Published online by Cambridge University Press: 10 December 2009
Most empirical studies of economic growth attempt to determine the relative importance of increases in inputs and advances in technology in the achievement of growth in per-capita output. This approach is motivated by a desire to explain the sources of that output growth: How much less rapidly would the U.S. economy have expanded in the last fifty years if it had continued to operate with 1918 levels of technology or if technology had advanced but no net investment in tangible or human capital had occurred? Answers to these questions help us to maximize our future rate of growth by guiding policymakers to an optimal allocation of resources among investment in tangible capital, in education, and in technology-increasing activities, and they help in explaining the reasons for international differences in per-capita income.

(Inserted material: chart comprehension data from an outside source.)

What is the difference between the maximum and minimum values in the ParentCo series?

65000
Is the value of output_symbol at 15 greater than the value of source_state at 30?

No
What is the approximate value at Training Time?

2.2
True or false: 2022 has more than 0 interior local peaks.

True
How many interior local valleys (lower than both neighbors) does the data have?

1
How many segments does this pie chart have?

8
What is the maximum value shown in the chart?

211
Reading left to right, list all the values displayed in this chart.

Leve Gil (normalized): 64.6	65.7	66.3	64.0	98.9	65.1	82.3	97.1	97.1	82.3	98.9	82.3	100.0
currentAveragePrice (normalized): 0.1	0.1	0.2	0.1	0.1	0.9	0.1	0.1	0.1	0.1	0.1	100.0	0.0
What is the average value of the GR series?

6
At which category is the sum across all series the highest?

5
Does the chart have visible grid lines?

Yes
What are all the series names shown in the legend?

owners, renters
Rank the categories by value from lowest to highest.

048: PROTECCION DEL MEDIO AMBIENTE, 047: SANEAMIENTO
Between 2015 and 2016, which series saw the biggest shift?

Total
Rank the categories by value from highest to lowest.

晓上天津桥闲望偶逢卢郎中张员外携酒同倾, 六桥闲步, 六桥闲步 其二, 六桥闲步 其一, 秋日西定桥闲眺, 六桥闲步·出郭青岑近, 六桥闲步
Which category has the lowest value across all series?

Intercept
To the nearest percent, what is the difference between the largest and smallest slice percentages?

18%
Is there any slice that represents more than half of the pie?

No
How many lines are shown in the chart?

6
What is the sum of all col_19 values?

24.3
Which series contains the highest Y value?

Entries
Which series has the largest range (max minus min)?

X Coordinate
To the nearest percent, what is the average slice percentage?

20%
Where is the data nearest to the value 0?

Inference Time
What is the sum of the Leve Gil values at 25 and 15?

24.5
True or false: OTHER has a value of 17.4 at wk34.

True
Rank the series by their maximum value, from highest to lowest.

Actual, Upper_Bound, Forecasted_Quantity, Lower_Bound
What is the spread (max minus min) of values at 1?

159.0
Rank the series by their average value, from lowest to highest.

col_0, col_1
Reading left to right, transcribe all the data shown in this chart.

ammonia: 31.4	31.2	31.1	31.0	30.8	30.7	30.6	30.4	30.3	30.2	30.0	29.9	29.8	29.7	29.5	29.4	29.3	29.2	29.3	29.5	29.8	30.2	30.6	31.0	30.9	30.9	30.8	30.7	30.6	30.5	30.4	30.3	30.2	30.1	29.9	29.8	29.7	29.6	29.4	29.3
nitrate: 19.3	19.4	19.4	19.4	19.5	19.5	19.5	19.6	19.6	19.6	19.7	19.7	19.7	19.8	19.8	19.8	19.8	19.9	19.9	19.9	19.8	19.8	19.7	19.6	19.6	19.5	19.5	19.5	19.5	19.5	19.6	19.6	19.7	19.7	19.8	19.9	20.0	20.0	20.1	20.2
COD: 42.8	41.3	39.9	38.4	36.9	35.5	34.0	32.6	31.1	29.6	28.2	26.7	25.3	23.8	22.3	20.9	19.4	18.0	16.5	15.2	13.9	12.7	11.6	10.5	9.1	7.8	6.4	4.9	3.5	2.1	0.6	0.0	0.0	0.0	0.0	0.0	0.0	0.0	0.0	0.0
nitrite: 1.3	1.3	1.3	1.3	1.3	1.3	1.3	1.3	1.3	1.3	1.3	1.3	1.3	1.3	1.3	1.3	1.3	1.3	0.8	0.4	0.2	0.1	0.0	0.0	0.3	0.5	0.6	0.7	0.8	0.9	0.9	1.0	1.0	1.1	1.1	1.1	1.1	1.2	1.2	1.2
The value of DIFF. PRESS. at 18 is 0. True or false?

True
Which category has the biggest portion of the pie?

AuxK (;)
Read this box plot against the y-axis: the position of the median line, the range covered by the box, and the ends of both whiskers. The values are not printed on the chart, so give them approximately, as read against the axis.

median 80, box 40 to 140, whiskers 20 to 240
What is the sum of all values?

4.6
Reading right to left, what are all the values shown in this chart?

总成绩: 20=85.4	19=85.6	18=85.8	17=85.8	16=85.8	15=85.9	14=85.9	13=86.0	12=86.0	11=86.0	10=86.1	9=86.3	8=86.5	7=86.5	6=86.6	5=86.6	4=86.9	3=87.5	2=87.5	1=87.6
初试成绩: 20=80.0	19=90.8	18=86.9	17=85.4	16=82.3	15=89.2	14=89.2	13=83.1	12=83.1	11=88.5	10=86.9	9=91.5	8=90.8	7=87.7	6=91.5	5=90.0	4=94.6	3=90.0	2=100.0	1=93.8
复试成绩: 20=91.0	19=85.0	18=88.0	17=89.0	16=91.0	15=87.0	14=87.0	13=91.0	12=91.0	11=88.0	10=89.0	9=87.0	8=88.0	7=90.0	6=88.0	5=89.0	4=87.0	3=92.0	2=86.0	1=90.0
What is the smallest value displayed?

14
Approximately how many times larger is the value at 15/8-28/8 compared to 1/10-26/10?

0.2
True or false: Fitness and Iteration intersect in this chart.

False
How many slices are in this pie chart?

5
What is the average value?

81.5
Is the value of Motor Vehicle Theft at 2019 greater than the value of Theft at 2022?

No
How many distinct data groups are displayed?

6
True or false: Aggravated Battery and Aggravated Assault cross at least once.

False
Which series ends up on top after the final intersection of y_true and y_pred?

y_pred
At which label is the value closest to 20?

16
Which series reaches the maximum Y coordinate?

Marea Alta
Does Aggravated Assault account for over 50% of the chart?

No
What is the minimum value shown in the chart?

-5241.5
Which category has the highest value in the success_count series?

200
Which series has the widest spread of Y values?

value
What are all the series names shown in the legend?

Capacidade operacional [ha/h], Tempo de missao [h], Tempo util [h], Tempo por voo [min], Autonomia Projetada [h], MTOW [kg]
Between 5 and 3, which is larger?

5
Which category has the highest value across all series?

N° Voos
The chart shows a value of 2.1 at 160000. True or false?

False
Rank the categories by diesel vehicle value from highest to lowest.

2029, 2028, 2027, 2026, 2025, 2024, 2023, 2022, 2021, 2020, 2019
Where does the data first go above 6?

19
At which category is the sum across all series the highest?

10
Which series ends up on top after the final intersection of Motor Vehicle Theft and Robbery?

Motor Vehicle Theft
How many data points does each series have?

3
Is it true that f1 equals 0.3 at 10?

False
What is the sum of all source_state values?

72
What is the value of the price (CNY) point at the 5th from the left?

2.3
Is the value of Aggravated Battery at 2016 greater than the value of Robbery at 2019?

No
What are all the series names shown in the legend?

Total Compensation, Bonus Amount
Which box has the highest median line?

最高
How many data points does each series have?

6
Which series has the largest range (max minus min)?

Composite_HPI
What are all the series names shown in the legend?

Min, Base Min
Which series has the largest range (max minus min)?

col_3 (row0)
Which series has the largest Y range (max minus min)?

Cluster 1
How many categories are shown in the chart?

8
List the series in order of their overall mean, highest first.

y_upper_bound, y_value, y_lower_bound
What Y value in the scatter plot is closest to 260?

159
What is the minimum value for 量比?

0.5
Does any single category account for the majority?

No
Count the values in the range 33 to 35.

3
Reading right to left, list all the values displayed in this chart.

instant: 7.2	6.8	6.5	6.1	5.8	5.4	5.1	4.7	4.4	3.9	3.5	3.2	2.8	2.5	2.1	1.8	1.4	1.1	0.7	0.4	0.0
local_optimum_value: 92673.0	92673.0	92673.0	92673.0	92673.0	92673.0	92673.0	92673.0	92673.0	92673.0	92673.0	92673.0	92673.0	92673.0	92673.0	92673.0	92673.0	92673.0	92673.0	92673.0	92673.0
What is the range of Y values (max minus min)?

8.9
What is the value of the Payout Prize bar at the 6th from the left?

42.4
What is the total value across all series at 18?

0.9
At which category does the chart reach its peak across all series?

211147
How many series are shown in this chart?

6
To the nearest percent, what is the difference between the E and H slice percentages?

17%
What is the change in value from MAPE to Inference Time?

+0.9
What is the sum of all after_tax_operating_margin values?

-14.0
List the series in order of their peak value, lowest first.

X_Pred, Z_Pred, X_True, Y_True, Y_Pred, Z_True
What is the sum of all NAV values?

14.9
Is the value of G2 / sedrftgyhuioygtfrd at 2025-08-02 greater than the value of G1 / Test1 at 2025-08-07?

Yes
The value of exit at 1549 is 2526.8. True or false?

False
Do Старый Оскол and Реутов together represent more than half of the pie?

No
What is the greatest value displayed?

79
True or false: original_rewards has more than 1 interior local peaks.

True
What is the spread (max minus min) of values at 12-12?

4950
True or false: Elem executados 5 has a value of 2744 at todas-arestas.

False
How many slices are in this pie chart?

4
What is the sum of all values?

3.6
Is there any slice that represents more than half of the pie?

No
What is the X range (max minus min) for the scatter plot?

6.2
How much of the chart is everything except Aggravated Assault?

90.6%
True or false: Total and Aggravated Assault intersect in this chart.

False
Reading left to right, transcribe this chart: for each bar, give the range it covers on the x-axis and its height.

Since the mid-1950s a common technique for the separation of the respective contributions of input growth and advances in technology has been the calculation of indexes of total factor productivity. Pioneering studies by Solow (1957, pp. 312–20) (Abramovitz, pp. 5–23; Kendrick, 1956; Schmookler, 1952, pp. 214–231) and others have suggested capital played only a minor role in per-capita growth, and that most of the long-term increase in U.S. output per capita was due to an increase in the output obtainable per unit of appropriately weighted input. While it was recognized that some of this increase in total factor productivity or “the residual” might have been due to the spread of education, most of it was assumed to have represented technical change.